Once I’d done the inner border line, I couldn’t resist adding the little sequins, rather than waiting till last. These are tiny ones – only 3mm diameter. I had to buy what seemed like millions to get hold of these at all (from Etsy.co.uk), but they are very pretty. Larger ones wouldn’t have looked as dainty. The instructions called for 2mm sequins, but I couldn’t find those anywhere.

Inspirations issue 51 Flowers for Elizabeth sweet bag

The outer green border was then stitched like the inner border, so now it’s complete.

I’ve just noticed, as I’m writing this, that I missed describing the little ladybird on the small leaf in the lower left hand corner at the time that I stitched it. That was stitched after the Satin Stitch for the leaf had been done, mainly by eye as I couldn’t mark the shape on the fabric due to the Satin Stitch of the leaf itself. It’s worked in Padded Satin Stitch for the body, with the dots, legs and head in Straight Stitch.

Inspirations issue 51 Flowers for Elizabeth sweet bag

In the magazine’s instructions, I felt that the next part was a bit of a cop-out. It just says to ’embroider the leaves, strawberries, flowers buds and tendrils in the same manner as the front’. What it doesn’t tell you is that you have to design it yourself!
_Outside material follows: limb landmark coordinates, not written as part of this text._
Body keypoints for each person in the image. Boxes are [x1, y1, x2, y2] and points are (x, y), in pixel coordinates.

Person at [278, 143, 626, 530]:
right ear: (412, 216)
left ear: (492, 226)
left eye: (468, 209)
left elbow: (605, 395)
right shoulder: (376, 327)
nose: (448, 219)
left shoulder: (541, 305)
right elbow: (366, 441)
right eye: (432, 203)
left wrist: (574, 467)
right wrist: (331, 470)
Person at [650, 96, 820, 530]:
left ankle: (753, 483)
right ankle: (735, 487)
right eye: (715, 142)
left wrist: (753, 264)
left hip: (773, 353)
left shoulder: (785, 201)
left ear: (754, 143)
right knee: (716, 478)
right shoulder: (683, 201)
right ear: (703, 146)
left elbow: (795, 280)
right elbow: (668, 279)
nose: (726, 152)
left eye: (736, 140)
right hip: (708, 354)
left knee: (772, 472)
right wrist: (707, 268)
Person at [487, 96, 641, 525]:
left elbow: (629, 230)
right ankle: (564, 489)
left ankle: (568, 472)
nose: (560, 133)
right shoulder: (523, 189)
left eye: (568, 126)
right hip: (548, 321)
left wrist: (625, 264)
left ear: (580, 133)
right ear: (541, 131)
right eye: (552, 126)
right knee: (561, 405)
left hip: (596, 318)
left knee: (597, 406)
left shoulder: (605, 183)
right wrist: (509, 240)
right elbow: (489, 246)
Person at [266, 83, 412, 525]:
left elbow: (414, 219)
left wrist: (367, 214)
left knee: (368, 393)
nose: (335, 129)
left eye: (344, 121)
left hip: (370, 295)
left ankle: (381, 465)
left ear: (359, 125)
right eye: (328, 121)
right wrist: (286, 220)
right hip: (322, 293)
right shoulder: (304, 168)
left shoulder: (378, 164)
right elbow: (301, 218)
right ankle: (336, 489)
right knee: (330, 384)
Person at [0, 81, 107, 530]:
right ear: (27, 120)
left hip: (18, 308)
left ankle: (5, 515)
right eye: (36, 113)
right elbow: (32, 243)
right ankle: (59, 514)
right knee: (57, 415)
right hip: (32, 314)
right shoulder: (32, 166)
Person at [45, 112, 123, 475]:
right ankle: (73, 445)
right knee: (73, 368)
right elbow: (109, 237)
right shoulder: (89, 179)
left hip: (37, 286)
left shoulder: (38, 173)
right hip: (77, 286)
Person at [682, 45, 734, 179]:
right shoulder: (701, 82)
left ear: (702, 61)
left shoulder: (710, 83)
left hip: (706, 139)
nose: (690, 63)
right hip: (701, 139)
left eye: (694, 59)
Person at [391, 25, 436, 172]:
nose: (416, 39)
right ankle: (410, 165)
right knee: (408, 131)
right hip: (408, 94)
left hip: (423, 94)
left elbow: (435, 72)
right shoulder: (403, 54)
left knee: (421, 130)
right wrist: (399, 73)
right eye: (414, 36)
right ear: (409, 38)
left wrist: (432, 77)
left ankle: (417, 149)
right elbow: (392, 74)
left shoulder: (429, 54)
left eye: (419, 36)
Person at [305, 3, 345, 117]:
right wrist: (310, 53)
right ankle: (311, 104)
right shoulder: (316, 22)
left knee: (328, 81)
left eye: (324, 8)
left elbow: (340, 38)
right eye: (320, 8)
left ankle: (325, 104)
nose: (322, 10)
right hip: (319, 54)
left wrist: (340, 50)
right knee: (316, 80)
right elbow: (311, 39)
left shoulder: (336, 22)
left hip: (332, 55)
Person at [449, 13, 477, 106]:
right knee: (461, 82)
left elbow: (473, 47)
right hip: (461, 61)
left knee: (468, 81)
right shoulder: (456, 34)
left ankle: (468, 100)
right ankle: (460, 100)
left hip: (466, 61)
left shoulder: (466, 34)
They give you a basic alphabet outline to start with, which needs enlarging, but all the flowers, buds, leaves and strawberries have to be added by you…..

It’s not so difficult for me to design something like that, as I do embroidery designing for a living, but I really think they should have bothered to design the letters, or at least design something generic as well for people who couldn’t design their own.

Anyway, here’s the letter J that I designed for mine:

Inspirations issue 51 Flowers for Elizabeth sweet bag

This is only three inches high, so the embroidery has to be quite fine. The strawberries are about 3/8 inch diameter, but I still padded them with two layers of Satin Stitch padding in the same way that I had for the larger ones on the front of the bag.

Inspirations issue 51 Flowers for Elizabeth sweet bag

The other elements were stitched as on the front, too.

Inspirations issue 51 Flowers for Elizabeth sweet bag

I’m really pleased with how this turned out – it’s very pretty, but still readable:

Inspirations issue 51 Flowers for Elizabeth sweet bag

Seen from this sideways angle, you can see how the padding really makes a difference to this piece.

Inspirations issue 51 Flowers for Elizabeth sweet bag

That’s all the embroidery done. Next up is the assembly…never my favourite part, but I want to see this finished now!